Both men and women who have recently retreated or have been forcibly ejected from a relationship are generally not in the best state of mind to make sound financial decisions.
It might be useful to set out a sort of checklist, incorporating the fundamental principles that at least ought to be considered in these circumstances. They are certainly not intended to be exclusive. Trying to protect people from their emotions and desires would be a lifetime’s work.
- Upon leaving a relationship for whatever reason, accept that you may be emotionally vulnerable for some time, and lock up your assets in a vault or even in a term deposit and ensure you also deposit your titles, share certificates and any other assets of material or emotional significance.
- Consider appointing someone else as Power of Attorney.
- If you have Herculean strength, then simply resolve to take no action for a least a year which may in any way have a material effect on your assets or income.
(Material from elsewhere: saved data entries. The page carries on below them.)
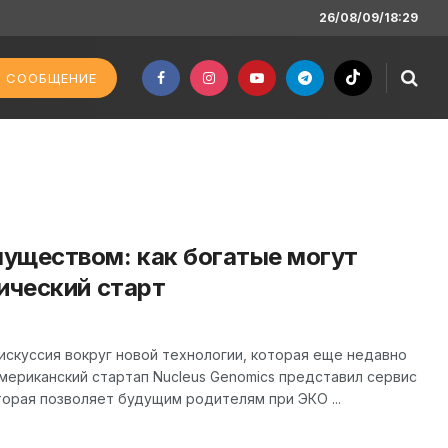
26/08/09/18:29
 СООБЩЕНИЕ
уществом: как богатые могут
ический старт
скуссия вокруг новой технологии, которая еще недавно
мериканский стартап Nucleus Genomics представил сервис
торая позволяет будущим родителям при ЭКО ...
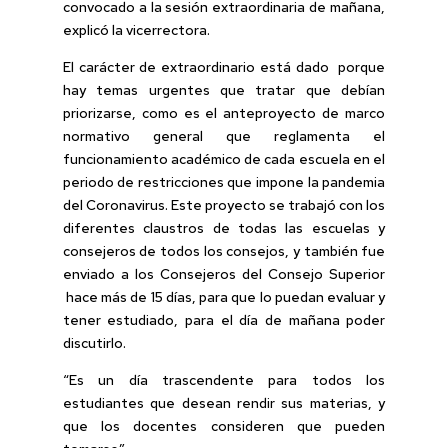
convocado a la sesión extraordinaria de mañana,
explicó la vicerrectora.
El carácter de extraordinario está dado porque
hay temas urgentes que tratar que debían
priorizarse, como es el anteproyecto de marco
normativo general que reglamenta el
funcionamiento académico de cada escuela en el
periodo de restricciones que impone la pandemia
del Coronavirus. Este proyecto se trabajó con los
diferentes claustros de todas las escuelas y
consejeros de todos los consejos, y también fue
enviado a los Consejeros del Consejo Superior
hace más de 15 días, para que lo puedan evaluar y
tener estudiado, para el día de mañana poder
discutirlo.
“Es un día trascendente para todos los
estudiantes que desean rendir sus materias, y
que los docentes consideren que pueden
If you have exited from a traumatic relationship and you have been left with very little, then consider reading on for the time when you hopefully have rebuilt your wealth.
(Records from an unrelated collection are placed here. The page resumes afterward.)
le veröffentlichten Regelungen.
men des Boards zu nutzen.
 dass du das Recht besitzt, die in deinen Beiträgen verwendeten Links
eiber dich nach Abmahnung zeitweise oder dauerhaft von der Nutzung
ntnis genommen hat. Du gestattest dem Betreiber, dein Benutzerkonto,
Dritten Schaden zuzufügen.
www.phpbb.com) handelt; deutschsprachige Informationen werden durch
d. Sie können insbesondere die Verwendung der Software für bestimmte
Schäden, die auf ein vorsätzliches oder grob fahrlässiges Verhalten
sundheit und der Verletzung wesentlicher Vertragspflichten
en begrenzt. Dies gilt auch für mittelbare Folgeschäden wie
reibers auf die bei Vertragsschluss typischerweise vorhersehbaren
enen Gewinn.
- As a general principle, endeavour to separate your personal assets from your business assets or the assets which are likely to attract more risk. This is not always an easy task as banks tend to seek protection in bricks and mortar and other tangible assets wherever they can.
If you are seeking a mortgage or bank accommodation work out a reasonable amount of security, offer that and no more. If surplus assets are available be assured that the bank will want to take security over any and all of them.
At this stage you may be slightly confused but have another Gin and Tonic, and let me assure you that these are all well accepted commercial business practices. Do not try to implement any without seeking professional legal advice because in the space of this article I can only provide an outline. Remember that frequently people who make small fortunes start with long ones.
Many relationship breakdowns result directly or indirectly from financial problems. You owe it to yourself or at least your partner, to do whatever you can to remove or reduce the many and varied paths to unsettled relationships. Alternatively, I suppose you can recognise that this could be the catalyst that you are looking for to terminate the relationship that is going nowhere.